BMO is committed to supporting the advancement of women within the bank and beyond:
- In 2022, BMO supported over 130,000 women entrepreneurs across Canada and re-committed $5 billion over five years to Canadian women-owned businesses.
- As part of BMO's Zero Barriers to Inclusion 2025 strategy, BMO reached its North American enterprise goal of 40 per cent sustainable gender equity and will continue forward with bold targets for robust representation of women in senior leadership roles across the bank.
- BMO established customer programs, BMO for Women (CAN) and Women in Business (US), in 2016. The programs focus on gender parity for the bank's clients, supporting the growth of women-owned businesses and empowering women to feel confident about their finances and their financial futures.
- BMO EMpower is a series of long-term commitments launched in 2020 to advance inclusive economic recovery in the United States. The bank has pledged $5 billion over five years to address critical barriers faced by minority businesses, communities, and families.
To learn more about how BMO can help customers make financial progress visit www.bmo.com/main/personal and to learn more about how BMO supports women visit, bmoforwomen.com/.
Launched in February 2021, the BMO Real Financial Progress Index is an indicator of how consumers feel about their personal finances and whether they are making financial progress. The index aims to spark dialogue that will help consumers reach their financial goals and to humanize a topic that causes anxiety for many – money.

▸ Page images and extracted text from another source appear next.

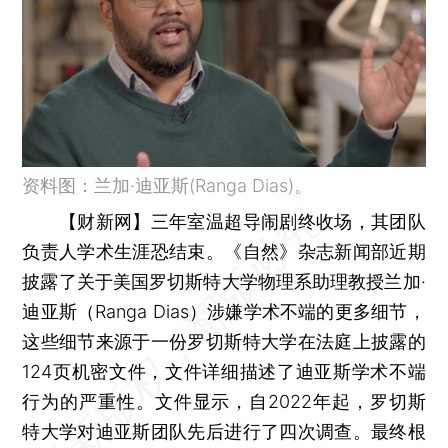
资料图：兰加·迪亚斯(Ranga Dias)。
【财新网】
三年室温超导闹剧终收场，其团队
负责人学术生涯恐结束。《自然》杂志新闻部近期
披露了关于美国罗切斯特大学物理系助理教授兰加·
迪亚斯（Ranga Dias）涉嫌学术不端的更多细节，
这些细节来源于一份罗切斯特大学在法庭上披露的
124页机密文件，文件详细描述了迪亚斯学术不端
行为的严重性。文件显示，自2022年起，罗切斯
特大学对迪亚斯团队先后进行了四次调查。最终根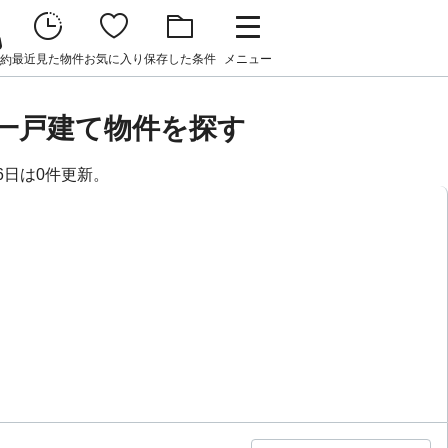
最近見た物件
お気に入り
保存した条件
メニュー
約
貸一戸建て物件を探す
6日は0件更新。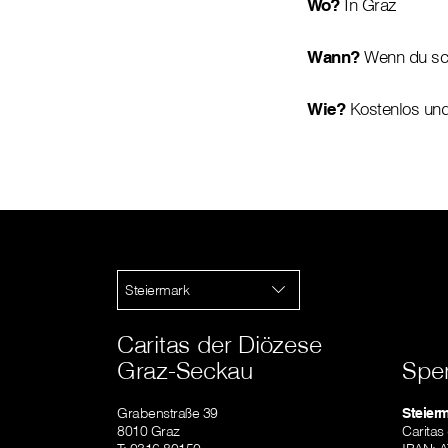
Wo?
In Graz
Wann?
Wenn du sch
Wie?
Kostenlos und
Steiermark
Caritas der Diözese
Graz-Seckau
Spe
Grabenstraße 39
Steier
8010 Graz
Caritas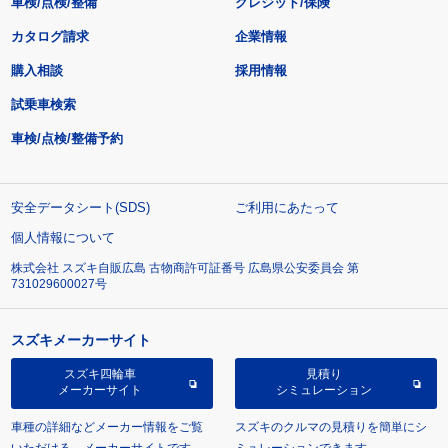
車検/点検/整備
クレジット/保険
カタログ請求
企業情報
購入相談
採用情報
試乗車検索
車検/点検/整備予約
安全データシート(SDS)
ご利用にあたって
個人情報について
株式会社 スズキ自販広島 古物商許可証番号 広島県公安委員会 第
731029600027号
スズキメーカーサイト
スズキ四輪車
見積り
メーカーサイト
シミュレーション
車種の詳細などメーカー情報をご覧
スズキのクルマの見積りを簡単にシ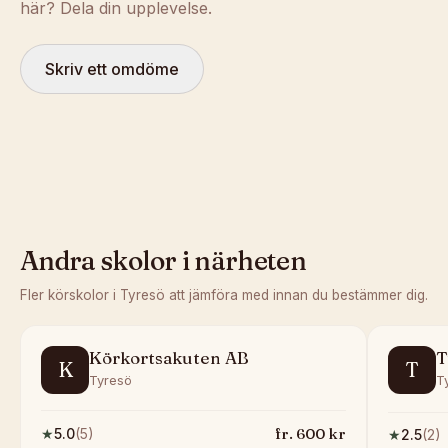
här? Dela din upplevelse.
Skriv ett omdöme
Andra skolor i närheten
Fler körskolor i
Tyresö
att jämföra med innan du bestämmer dig.
Körkortsakuten AB
T
K
T
Tyresö
T
fr.
600
kr
★
5.0
(
5
)
★
2.5
(
2
)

The research detailed in this document was conducted by Ipsos in Canada from January 16 to February 12, 2023. A sample of n=3,401 adults ages 18+ in Canada were collected. Quotas and weighting were used to ensure the sample's composition reflects that of the Canadian population according to census parameters.
Serving customers for 200 years and counting, BMO is a highly diversified financial services provider - the 8th largest bank, by assets, in North America. With total assets of $1.15 trillion as of January 31, 2023, and a team of diverse and highly engaged employees, BMO provides a broad range of personal and commercial banking, wealth management and investment banking products and services to 12 million customers and conducts business through three operating groups: Personal and Commercial Banking, BMO Wealth Management and BMO Capital Markets.